═════ EXTRACT
If you’re a fan of the ‘Jack Ryan’ world of military intrigue and espionage, you’ll probably go for the latest Clancy adaptation.


You probably know if you’re a fan of Tom Clancy’s stuff or not. The late author built a career out of Reagan-era fears combated by strong men who made smart choices working for the government. Hollywood has followed Clancy for decades starting back to 1990’s The Hunt for Red October and as recently as the Amazon series Tom Clancy’s Jack Ryan. As the world has changed, so has fidelity to Clancy’s plotting, which is how you get Tom Clancy’s Without Remorse as a pretty loose adaptation of the 1993 novel of the same name. And yet Stefano Sollima’s movie feels like a pretty typical Clancy movie full of special forces bad-asses doing military operations surrounded by intrigue with the fate of global stability on the line. Without Remorse doesn’t look to break the mold, but it’s a serviceable action-thriller that scratches the itch for this action movie sub-genre.

The film opens with US Navy SEALs led by Senior Chief John Kelly (Michael B. Jordan) executing a rescue mission in Syria, but there they discover that their enemies aren’t terrorists but Russian military. Their CIA counterpart Robert Ritter (Jamie Bell) shrugs it off, but when the soldiers come home they start getting bumped off. They come for Kelly and end up killing his pregnant wife, but he fights off the attackers and survives. Looking for revenge and with the help of his team member Lieutenant Commander Karen Greer, he (Jodie Turner-Smith) begins to track down those responsible but gets drawn into a web of international intrigue where it looks like the Russians are aiming to start a war with America. Fueled by vengeance, Kelly joins up with a special forces team that hopes to stop a coming war by finding out who was responsible for the death of Kelly’s wife.
══════════
═════ INFORMATION SHOWN
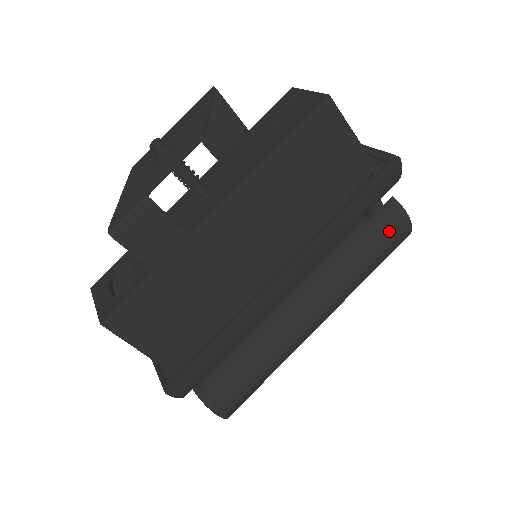
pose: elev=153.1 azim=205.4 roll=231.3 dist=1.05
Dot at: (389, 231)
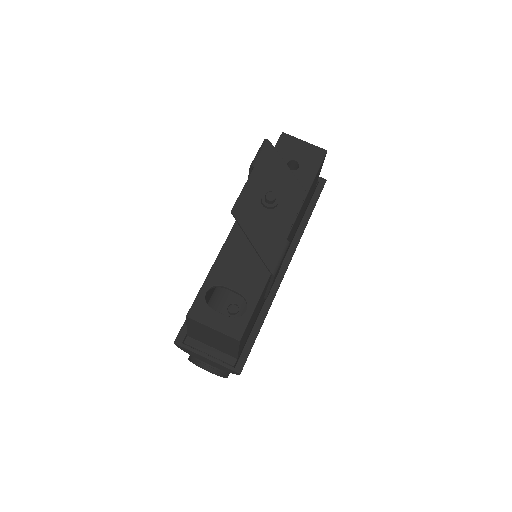
Dot at: occluded
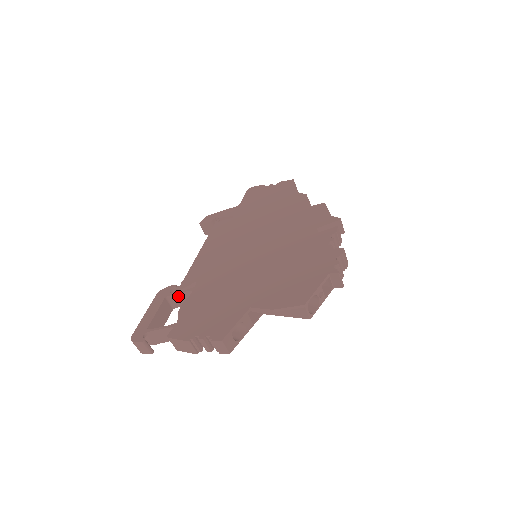
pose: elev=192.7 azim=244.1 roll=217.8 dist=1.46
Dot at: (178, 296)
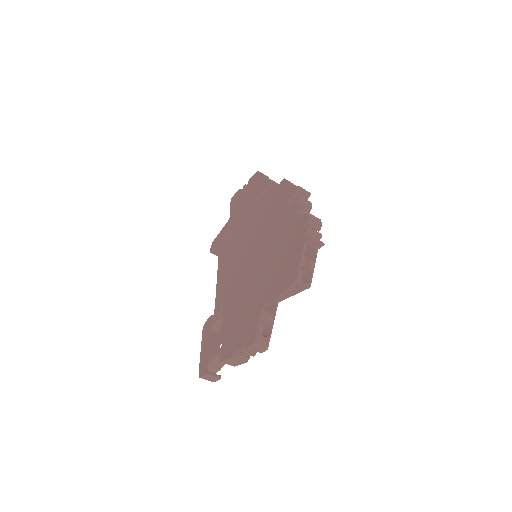
Dot at: (217, 323)
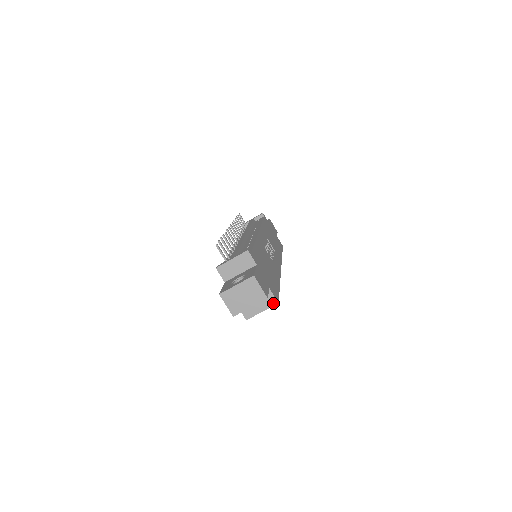
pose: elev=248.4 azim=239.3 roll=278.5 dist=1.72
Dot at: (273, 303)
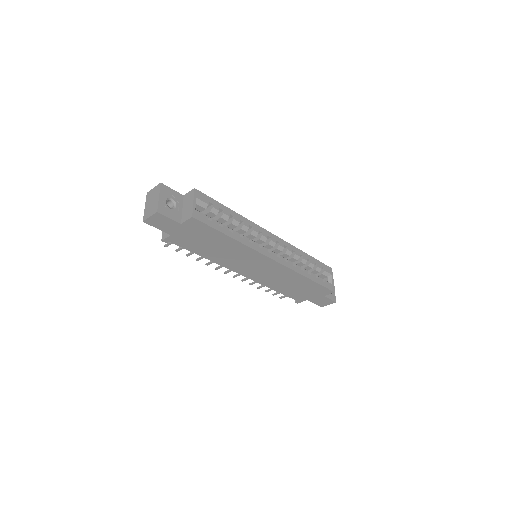
Dot at: (192, 193)
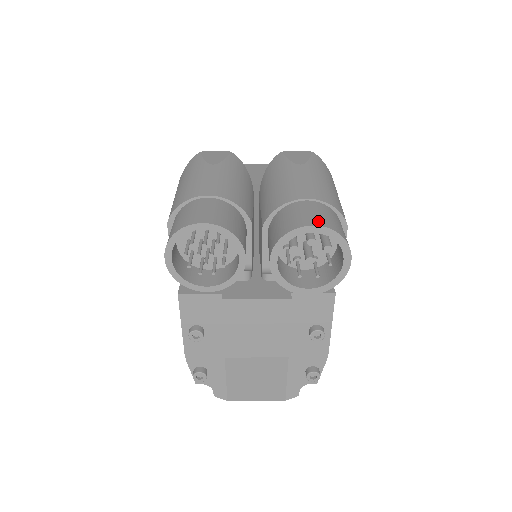
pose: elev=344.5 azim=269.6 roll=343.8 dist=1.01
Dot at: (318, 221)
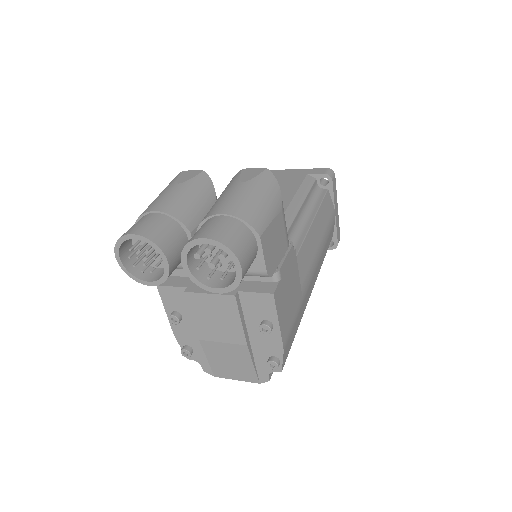
Dot at: (211, 234)
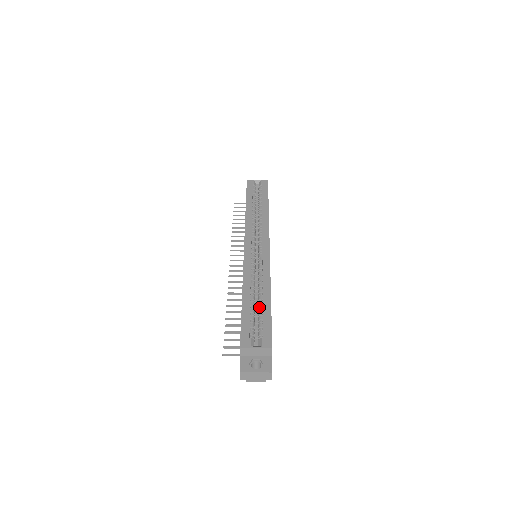
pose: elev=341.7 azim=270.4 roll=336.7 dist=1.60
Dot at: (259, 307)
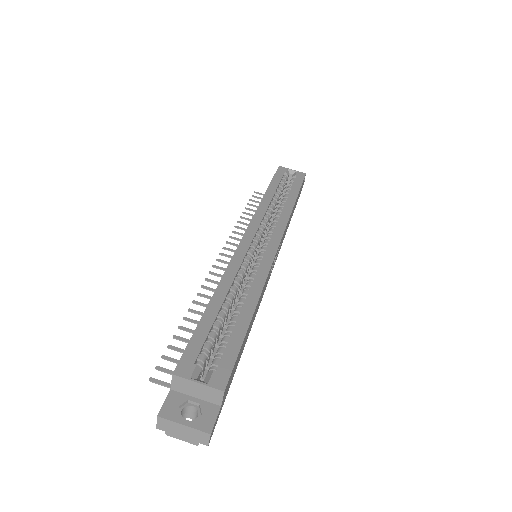
Dot at: (230, 323)
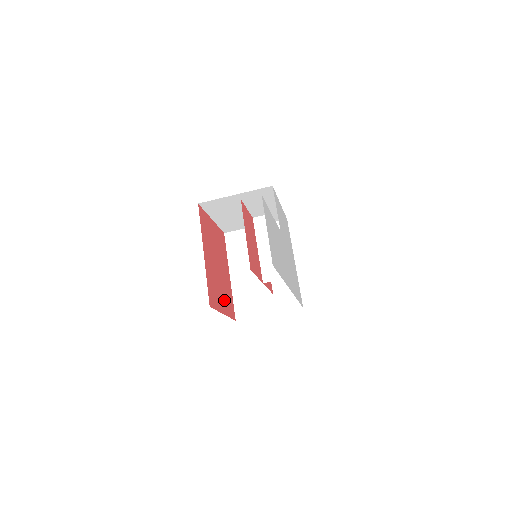
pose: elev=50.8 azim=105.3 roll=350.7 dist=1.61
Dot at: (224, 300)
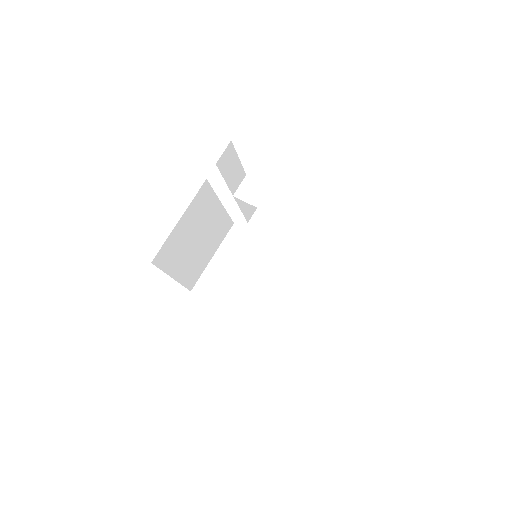
Dot at: occluded
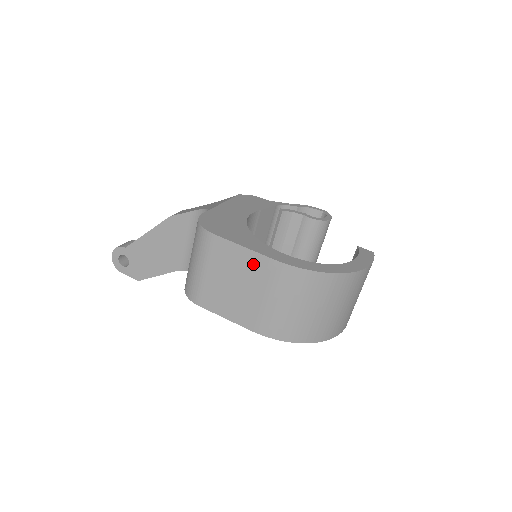
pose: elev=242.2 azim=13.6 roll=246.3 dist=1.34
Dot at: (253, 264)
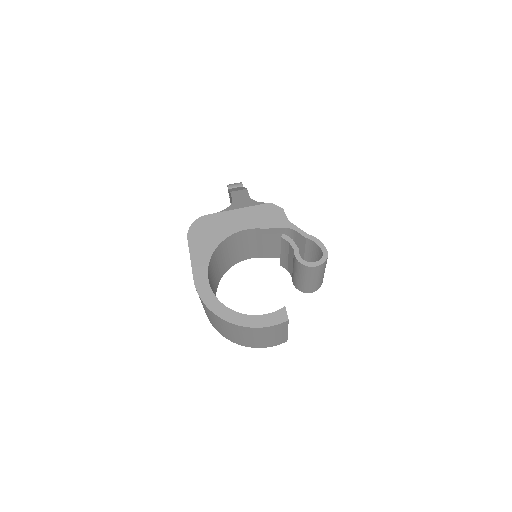
Dot at: occluded
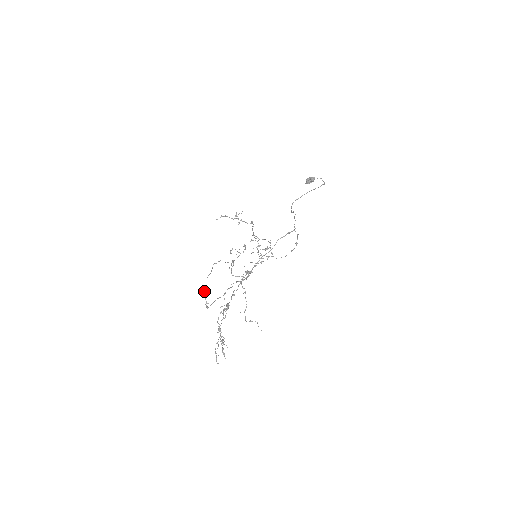
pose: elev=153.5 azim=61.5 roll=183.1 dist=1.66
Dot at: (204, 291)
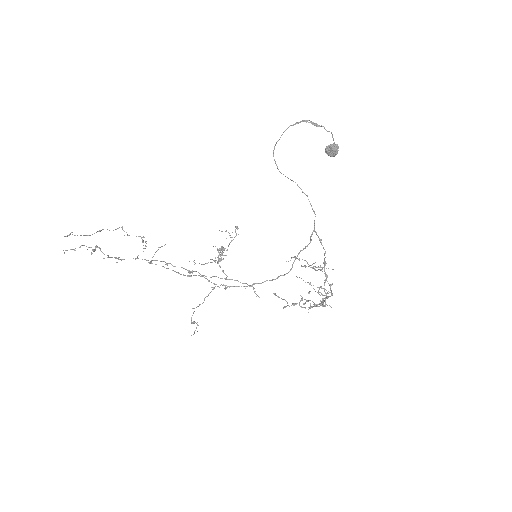
Dot at: (160, 247)
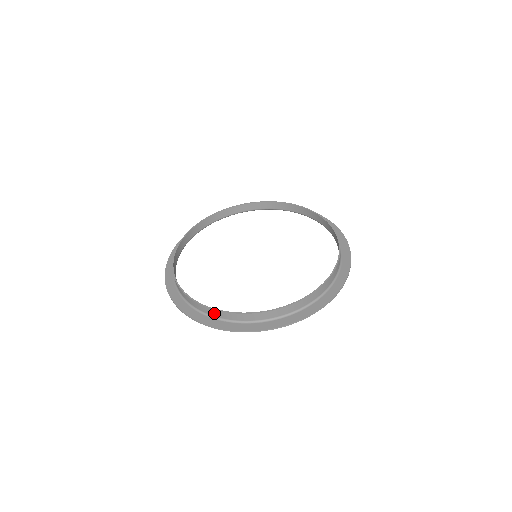
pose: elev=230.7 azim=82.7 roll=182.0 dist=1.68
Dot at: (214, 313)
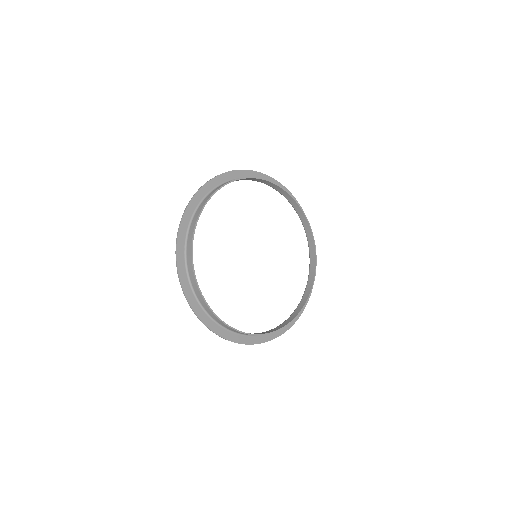
Dot at: (212, 315)
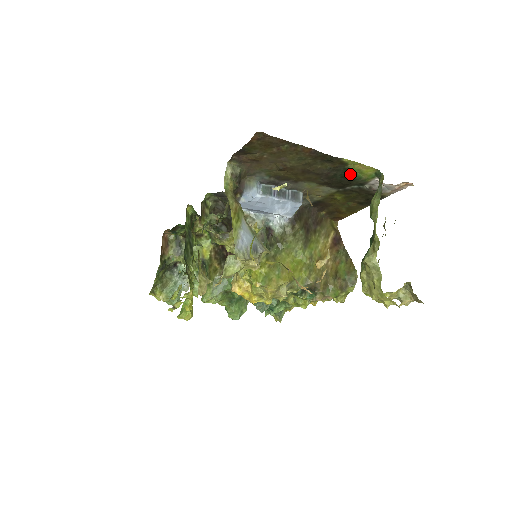
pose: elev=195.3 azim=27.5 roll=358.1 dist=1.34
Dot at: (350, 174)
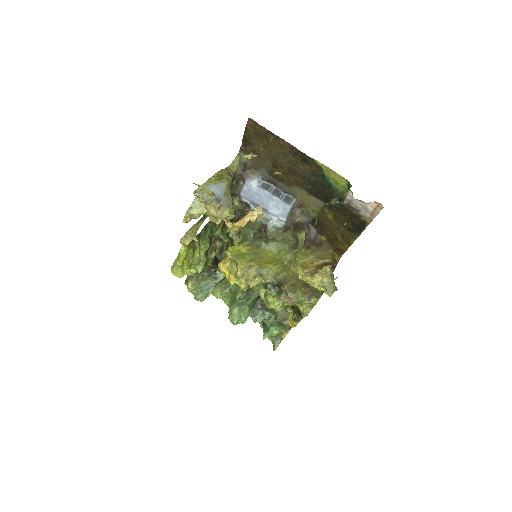
Dot at: (328, 183)
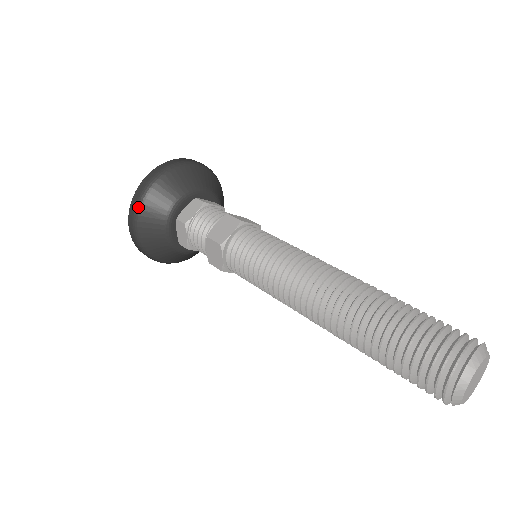
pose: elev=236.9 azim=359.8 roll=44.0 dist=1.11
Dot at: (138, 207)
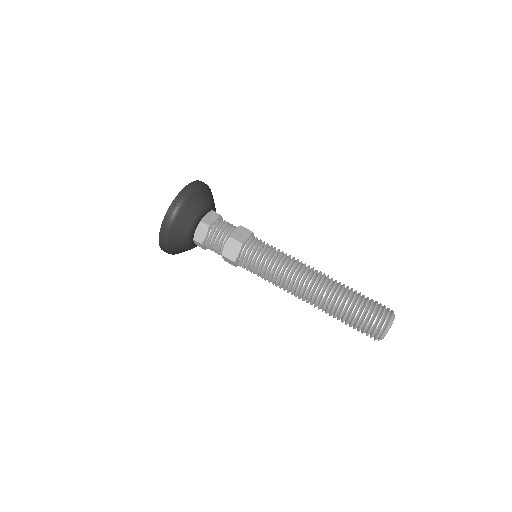
Dot at: (180, 206)
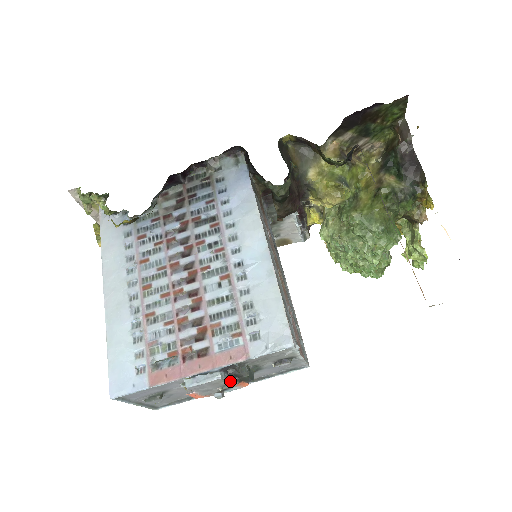
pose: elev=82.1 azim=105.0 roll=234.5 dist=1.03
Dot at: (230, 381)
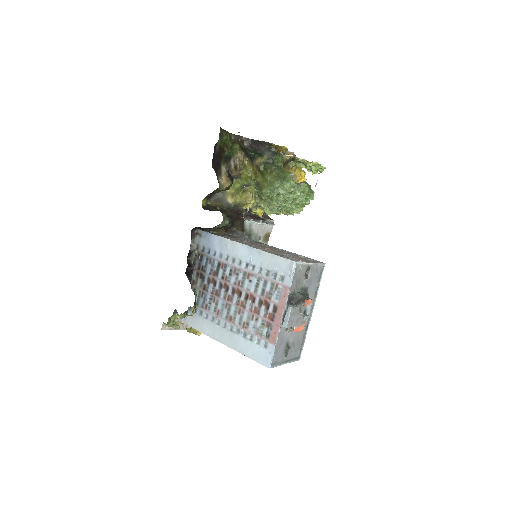
Dot at: (300, 306)
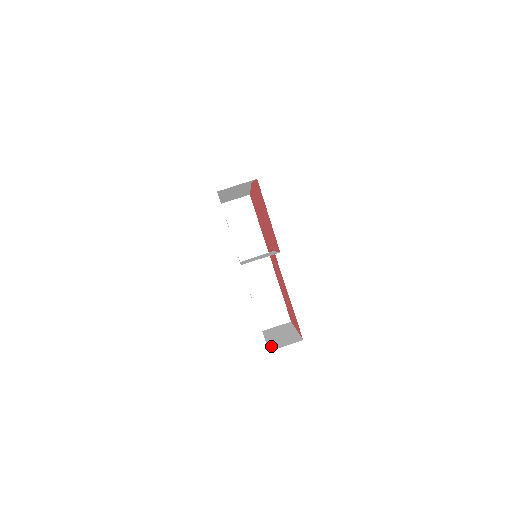
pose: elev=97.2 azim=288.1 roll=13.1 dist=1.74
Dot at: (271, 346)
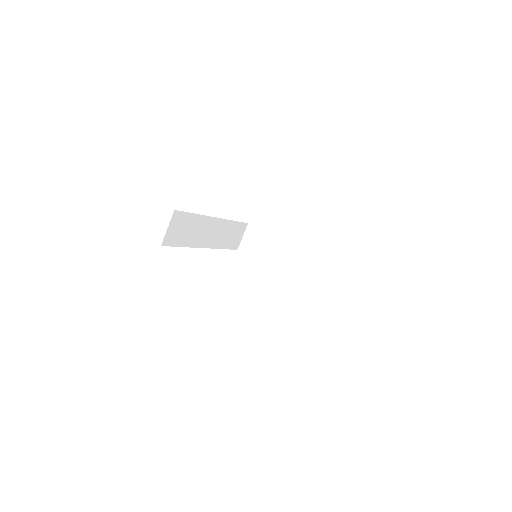
Dot at: occluded
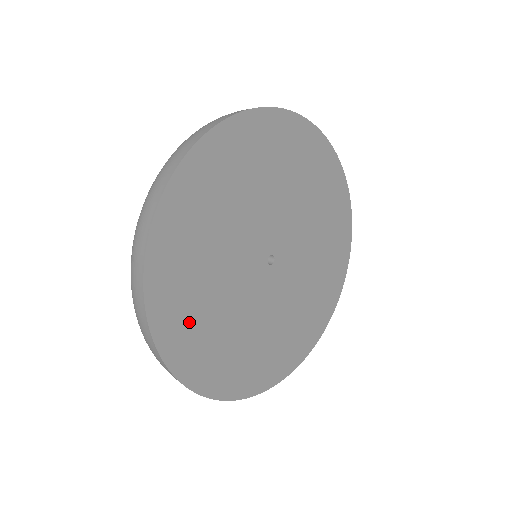
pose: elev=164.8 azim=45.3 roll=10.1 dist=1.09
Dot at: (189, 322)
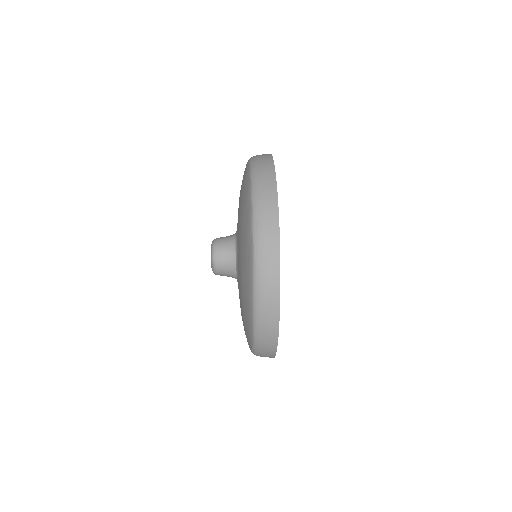
Dot at: occluded
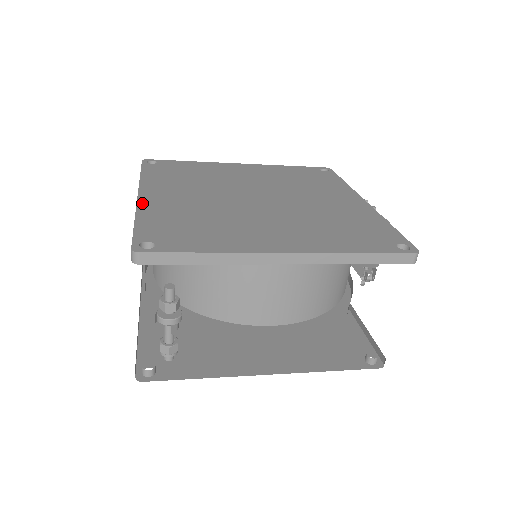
══════════
**TASKS AND EXERCISES**.
A - How would you translate this sentence from the Without Remorse review into Spanish: "The film opens with US Navy SEALs led by Senior Chief John Kelly (Michael B. Jordan) executing a rescue mission in Syria, but there they discover that their enemies aren’t terrorists but Russian military."
B - Answer from the Without Remorse review:
(i) In what year was the novel the film adapts published?
(ii) Who plays the CIA counterpart Robert Ritter?
(iii) In what country does the opening rescue mission take place?
C - Could you write the next part of the Without Remorse review, picking up after its final sentence?
The listing is separate material, unrelated to the Without Remorse review.

**PER-TASK ANSWERS**.
A - La película comienza con los SEAL de la Marina de los Estados Unidos, dirigidos por el suboficial mayor John Kelly (Michael B. Jordan), llevando a cabo una misión de rescate en Siria, pero allí descubren que sus enemigos no son terroristas sino militares rusos.

B -
(i) 1993
(ii) Jamie Bell
(iii) Syria

C -
Michael B. Jordan as John Kelly in Without Remorse

Photo: Nadja Klier © 2020 Paramount Pictures

Without Remorse tilts towards being a John Wick-style thriller, but it’s not really that movie, and it seems like the screenwriters realized that by the second act. You’d be forgiven if you thought the film would go down that path as Kelly suffers a serious trauma and is a trained killer with apparently bottomless resources (at one point he is able to somehow procure a tow truck, which he then uses to ram a diplomat’s car), but Without Remorse is not about a solo mission because that’s not really the Clancy style. A Clancy narrative tends to have a lot of moving parts with a hero discovering what’s going on as the story progresses. You can’t really celebrate the special forces if Kelly is going rogue and doing his own thing, so the film tries to split the difference by having Kelly go rogue in the first half before joining up with a special forces team in the second half.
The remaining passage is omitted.